On our return to Business questions after the break, may I wish you, Mr Speaker, and all Members a happy new year? I am sure that the thoughts of everybody in the House this morning are with France and, in particular, with the relatives and friends of those who were killed and injured in the appalling terrorist atrocity yesterday.
Last year, the Government announced the first above inflation increase in the national minimum wage since the 2008 banking crisis, benefiting more than 1 million workers. Since 1 October 2014, full-time minimum wage workers have seen an annual cash increase of £355 in their pay packets, and we expect real-terms increases to continue as the economy recovers. We support employers paying the living wage where it is affordable and not at the expense of jobs.
I thank the Secretary of State for that response. He will know that for every £1 that employers pay above the minimum wage to lift workers to the living wage, the Treasury reaps 49p in reduced benefits and increased tax revenues. Why will his Department not consider using that increased revenue to incentivise businesses to pay the living wage for the first 12 months, as Labour is proposing with its make work pay contracts?
It is precisely because of that revenue wedge that the Government have invested so much resource in lifting the threshold so that low-paid workers are not caught in taxation. That has substantially alleviated the pressure on the living standards of low-paid workers.
It is really very important that minimum wage legislation is enforced, as those in receipt of the minimum wage tend to be at the bottom of organisations and among the lowest paid. What sanctions are being used on those at the top of organisations who receive the highest pay—the board directors—when minimum wage legislation is not being followed?
There is a legitimate concern about high pay as well as low pay, which is why the Government introduced reforms of executive pay, with a binding vote on executive pay by shareholders, significantly strengthening the Government’s powers to ensure that shareholders exercise proper responsibility over top pay.
The Secretary of State talks about relieving pressures on the living standards of the lowest paid, but is he aware that the all-party parliamentary group on hunger and food poverty in Britain found, to its surprise, that a number of people using food banks were on the minimum wage? Might he not therefore use whatever powers he can to press those sectors of industry that could pay the living wage, such as banking and finance, to do so?
I suspect that relatively few people are on the minimum wage in the banking and finance sectors, but we support the living wage for those companies that can afford it and are not putting people out of work. My responsibilities are more in respect of strengthening the minimum wage and making enforcement tougher.

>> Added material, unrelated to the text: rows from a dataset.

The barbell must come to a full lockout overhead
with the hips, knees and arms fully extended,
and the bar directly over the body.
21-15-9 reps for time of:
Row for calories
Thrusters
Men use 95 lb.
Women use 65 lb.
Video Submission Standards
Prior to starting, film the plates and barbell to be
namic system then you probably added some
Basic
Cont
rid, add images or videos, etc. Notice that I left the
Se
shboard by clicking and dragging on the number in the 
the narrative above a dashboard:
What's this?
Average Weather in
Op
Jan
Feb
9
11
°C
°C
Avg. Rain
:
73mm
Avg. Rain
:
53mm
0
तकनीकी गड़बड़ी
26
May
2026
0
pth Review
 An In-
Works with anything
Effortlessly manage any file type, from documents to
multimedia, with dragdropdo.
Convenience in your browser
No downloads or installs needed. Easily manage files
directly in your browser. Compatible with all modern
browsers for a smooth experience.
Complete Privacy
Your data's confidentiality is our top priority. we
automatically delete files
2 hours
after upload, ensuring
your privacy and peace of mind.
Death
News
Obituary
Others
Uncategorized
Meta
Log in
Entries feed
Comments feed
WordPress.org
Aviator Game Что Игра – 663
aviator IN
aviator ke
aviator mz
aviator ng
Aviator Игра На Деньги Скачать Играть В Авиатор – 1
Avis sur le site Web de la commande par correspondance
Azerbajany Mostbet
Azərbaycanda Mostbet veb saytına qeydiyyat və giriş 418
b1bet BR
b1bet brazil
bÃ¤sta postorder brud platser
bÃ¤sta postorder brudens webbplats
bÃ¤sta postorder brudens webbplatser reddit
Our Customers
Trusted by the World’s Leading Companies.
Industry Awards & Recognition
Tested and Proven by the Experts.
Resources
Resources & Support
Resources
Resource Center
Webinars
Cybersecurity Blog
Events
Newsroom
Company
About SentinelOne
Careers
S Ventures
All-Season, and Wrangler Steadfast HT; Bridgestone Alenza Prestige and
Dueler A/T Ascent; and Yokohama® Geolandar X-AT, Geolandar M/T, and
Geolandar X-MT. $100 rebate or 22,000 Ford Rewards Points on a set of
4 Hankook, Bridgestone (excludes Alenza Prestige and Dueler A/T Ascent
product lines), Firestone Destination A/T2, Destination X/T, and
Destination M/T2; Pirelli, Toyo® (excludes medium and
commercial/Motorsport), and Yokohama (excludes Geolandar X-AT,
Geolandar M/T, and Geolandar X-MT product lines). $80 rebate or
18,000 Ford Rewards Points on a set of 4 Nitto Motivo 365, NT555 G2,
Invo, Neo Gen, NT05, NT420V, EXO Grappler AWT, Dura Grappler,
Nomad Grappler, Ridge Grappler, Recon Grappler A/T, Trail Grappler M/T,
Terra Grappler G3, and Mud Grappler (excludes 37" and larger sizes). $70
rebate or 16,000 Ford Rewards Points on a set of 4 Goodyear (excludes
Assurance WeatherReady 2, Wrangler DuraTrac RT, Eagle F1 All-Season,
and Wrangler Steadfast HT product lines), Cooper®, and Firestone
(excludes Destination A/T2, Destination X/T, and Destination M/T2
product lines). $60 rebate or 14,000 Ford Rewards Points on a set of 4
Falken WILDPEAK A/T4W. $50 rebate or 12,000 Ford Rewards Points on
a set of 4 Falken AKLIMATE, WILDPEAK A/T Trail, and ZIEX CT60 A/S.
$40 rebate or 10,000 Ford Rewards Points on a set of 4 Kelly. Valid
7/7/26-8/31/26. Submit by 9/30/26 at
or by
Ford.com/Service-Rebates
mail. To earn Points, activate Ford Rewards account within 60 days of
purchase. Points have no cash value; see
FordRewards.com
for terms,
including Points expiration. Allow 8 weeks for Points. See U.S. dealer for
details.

We are doing that and we are signalling to the Low Pay Commission that we respect its independence but are looking forward to real-terms increases in the minimum wage in the future.
In a debate in Westminster Hall on the widespread abuse of employment practice for care workers, the Secretary of State’s colleague, the Minister of State, Department of Health, the right hon. Member for North Norfolk (Norman Lamb), said that he was pressing the Department for stronger enforcement against illegal practices. What is the Secretary of State’s Department doing about it?
I worked actively and closely with my colleague in the Department of Health on this issue. There are two issues involved: minimum wage enforcement and ensuring that we have tougher legislation to deal with some of the practices that operate in that sector, such as zero-hours contracts. At the moment, we are looking more widely at employment rights for groups of people who are classified as workers but who do not currently enjoy those rights. The care sector is one such group.